Блинов снова вылез из машины. Ветер набросился на него, словно злая собака на одинокого прохожего, чуть не сорвал шляпу с головы, широкой, холодной, влажной лапой ударил по лицу.
— Мак-сим-ка! — отчаянно закричал прозаик. — Домой хочу! Иди сюда!
Никто не ответил. Где-то далеко в лесу слабо щелкнул выстрел.
— Мак-сим! — еще отчаяннее крикнул прозаик. — Где ты? Максим!..
Лес молчал. Только по-прежнему с той же собачьей безудержной яростью бесновался ветер. Прозаик быстро залез назад в машину и захлопнул дверцу.
Прошел еще час. Лебедкин не появлялся. Пригревшийся прозаик задремал. Вдруг кто-то сильно рванул дверцу кабины. Блинов вздрогнул, проснулся и увидел поэта, улыбающегося, довольного, с блестящими от возбуждения глазами.
— Надышался, Вася? — ласково сказал лирик.
— Хлебнул бензинчику. Спасибо!
— Неужели так все время и сидел в машине?!
— А ты? — не отвечая на вопрос, сказал Блинов. — Неужели так все время и ходил по лесу?!
— И ходил, и стоял, и даже ползал, потому что провалился в болото и едва вылез.
— Подстрелил что-нибудь?
— Одну ворону. И та улетела!
— Хороший охотничек! Типичный витязь в барсовой шкуре!
— Весна, Вася, просто замечательная. В лесу волшебно. Стоишь, понимаешь, в овраге, и тебе кажется, что ты слышишь, как в почве, под прелью, в стволах деревьев бродят, шумят весенние соки. Представляешь, старик?
— Нет, не представляю. На шоссе шумели грузовики, а не соки.
— Ты, кажется, злишься?!
— Удивляюсь! — желчно сказал прозаик. — Просто удивляюсь. Привез, бросил и ушел! И хоть бы вернулся не с пустыми руками. Ну, хоть бы какого-нибудь несчастного глухаренка принес! Для морального оправдания! Я озяб, устал и вообще… пора!
— Сейчас поедем, я только переоденусь. Дай-ка сюда мои брюки, пиджак и туфли.
Поэт взял свою одежду, стащил с ног сапоги, мокрые насквозь носки и вылил из сапог воду. Потом он снял с себя комбинезон и остался в одних трусах. С ужасом и восхищением глядел прозаик на мощные ноги лирика, еще хранившие след прошлогоднего загара.
— Ты еще чуточку посиди, Вася! — сказал тот оторопелому прозаику. — Я маленькую разминку сделаю, и поедем домой!

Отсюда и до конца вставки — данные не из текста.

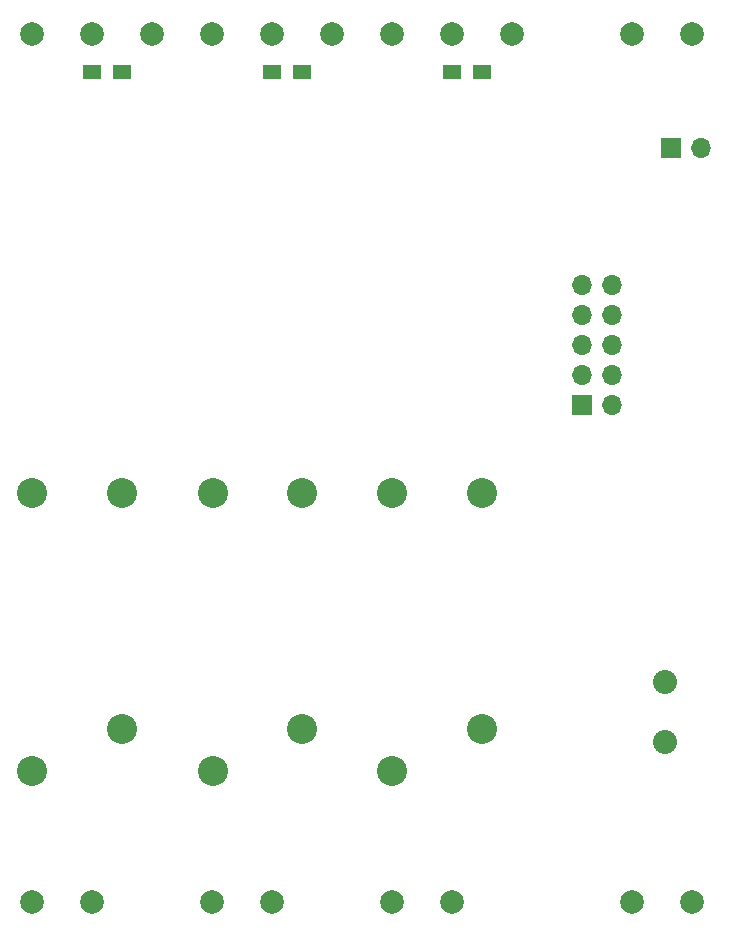
<source format=gbr>
G04 #@! TF.FileFunction,Soldermask,Bot*
%FSLAX46Y46*%
G04 Gerber Fmt 4.6, Leading zero omitted, Abs format (unit mm)*
G04 Created by KiCad (PCBNEW 4.0.0-rc1-stable) date 05/10/2017 19:38:19*
%MOMM*%
G01*
G04 APERTURE LIST*
%ADD10C,0.100000*%
%ADD11C,2.540000*%
%ADD12C,2.032000*%
%ADD13C,2.000000*%
%ADD14R,1.700000X1.700000*%
%ADD15O,1.700000X1.700000*%
%ADD16R,1.500000X1.250000*%
G04 APERTURE END LIST*
D10*
D11*
X51800000Y-105200000D03*
X59400000Y-105200000D03*
X59400000Y-125200000D03*
X51800000Y-128700000D03*
X67060000Y-105200000D03*
X74660000Y-105200000D03*
X74660000Y-125200000D03*
X67060000Y-128700000D03*
X82280000Y-105200000D03*
X89880000Y-105200000D03*
X89880000Y-125200000D03*
X82280000Y-128700000D03*
D12*
X105390000Y-126260000D03*
X105400160Y-121180000D03*
D13*
X61970000Y-66300000D03*
X56890000Y-66300000D03*
X51810000Y-66300000D03*
X77210000Y-66300000D03*
X72130000Y-66300000D03*
X67050000Y-66300000D03*
X92450000Y-66300000D03*
X87370000Y-66300000D03*
X82290000Y-66300000D03*
X107690000Y-66300000D03*
X102610000Y-66300000D03*
X51810000Y-139800000D03*
X56890000Y-139800000D03*
X67050000Y-139800000D03*
X72130000Y-139800000D03*
X82290000Y-139800000D03*
X87370000Y-139800000D03*
X102610000Y-139800000D03*
X107690000Y-139800000D03*
D14*
X105900000Y-75950000D03*
D15*
X108440000Y-75950000D03*
D16*
X59390600Y-69494400D03*
X56890600Y-69494400D03*
X89870600Y-69494400D03*
X87370600Y-69494400D03*
X74630600Y-69494400D03*
X72130600Y-69494400D03*
D14*
X98298000Y-97750000D03*
D15*
X100838000Y-97750000D03*
X98298000Y-95210000D03*
X100838000Y-95210000D03*
X98298000Y-92670000D03*
X100838000Y-92670000D03*
X98298000Y-90130000D03*
X100838000Y-90130000D03*
X98298000Y-87590000D03*
X100838000Y-87590000D03*
M02*

</source>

— Какую разминку? Неужели ты еще не размялся?
— Я стометровку пробегу. Лучшее средство от простуды! Да ты хоть открой окно, подыши напоследок!
— Оставь меня в покое. И, пожалуйста, прибегай скорее!
Поэт сунул босые ноги в туфли, прижал к корпусу согнутые в локтях руки и с радостным воплем помчался по шоссе…
…До самой Москвы они ехали молча. Уже на Садовой, когда надо было сворачивать на Сретенку, где жил Блинов, Лебедкин вдруг сказал виноватым голосом:
— Вася, ты меня извини, но мне еще надо успеть выступить. Тут недалеко — в клубе у армейских товарищей… У них вечер отдыха, и меня пригласили почитать стихи. Я до того ошалел с этой весной, что чуть было не забыл. Давай заедем на полчасика, а потом я тебя доставлю домой. А не хочешь — пересядь на такси.